Monday, February 26, 2007

Juveniles.

I work for a non-profit organization. I'm the Development Director and grantwriter. I write grants. Grant proposals have budgets in them. Follow me here, it's slowly making sense.

Budgets have salaries in them. People read budgets with salary information. One of our programs has accomplished nothing in over a year, despite having funding. None of the staff working on that program is familiar with the proposals. Finally, I get fed up having to bullshit my way through reports because management doesn't communicate. This program manager has a high school education and has been at our agency for over 15 years. I call a meeting at which I confront the program staff about our grant obligations. Meeting goes well. Staff is excited to be informed and to participate in the process. Even my Junior Nemesis starts talking to me because she's so impressed and grateful.

And I have to endur a 15 minute conversation where program manager is upset because the budget was included in the materials. Heaven forbid people see salary data...

Except we are a public funded agency. Our salary data is, as is required by law, public information. A 5 minute search on the Internet returns most of the budget information for the agency. A few hours at city hall would result in FULL disclosure of this information.
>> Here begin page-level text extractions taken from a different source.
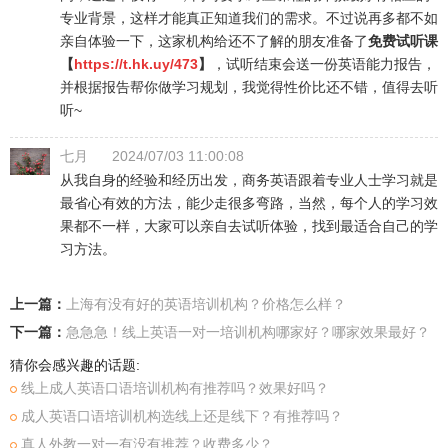
专业背景，这样才能真正知道我们的需求。不过说再多都不如
亲自体验一下，这家机构给还不了解的朋友准备了
免费试听课
【
https://t.hk.uy/473
】
，试听结束会送一份英语能力报告，
并根据报告帮你做学习规划，我觉得性价比还不错，值得去听
听~
七月
2024/07/03 11:00:08
从我自身的经验和经历出发，商务英语跟着专业人士学习就是
最省心有效的方法，能少走很多弯路，当然，每个人的学习效
果都不一样，大家可以亲自去试听体验，找到最适合自己的学
习方法。
上一篇：
上海有没有好的英语培训机构？价格怎么样？
下一篇：
急急急！线上英语一对一培训机构哪家好？哪家效果最好？
猜你会感兴趣的话题:
线上成人英语口语培训机构有推荐吗？效果好吗？
成人英语口语培训机构选线上还是线下？有推荐吗？
真人外教一对一有没有推荐？收费多少？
Instead of having real, honest discussions with non-profit employees about why they make what they do, they want to lie and hide it.

1 comment:

Damian said...

We have the same issues in the State Assembly (and Senate). All staff salary info is public record, and available on a prominent website search engine. One problem, though: the info is most definitely not up-to-date (as I can attest). This is a major pain in the ass for chiefs of staff trying to hire on a budget, as you can imagine.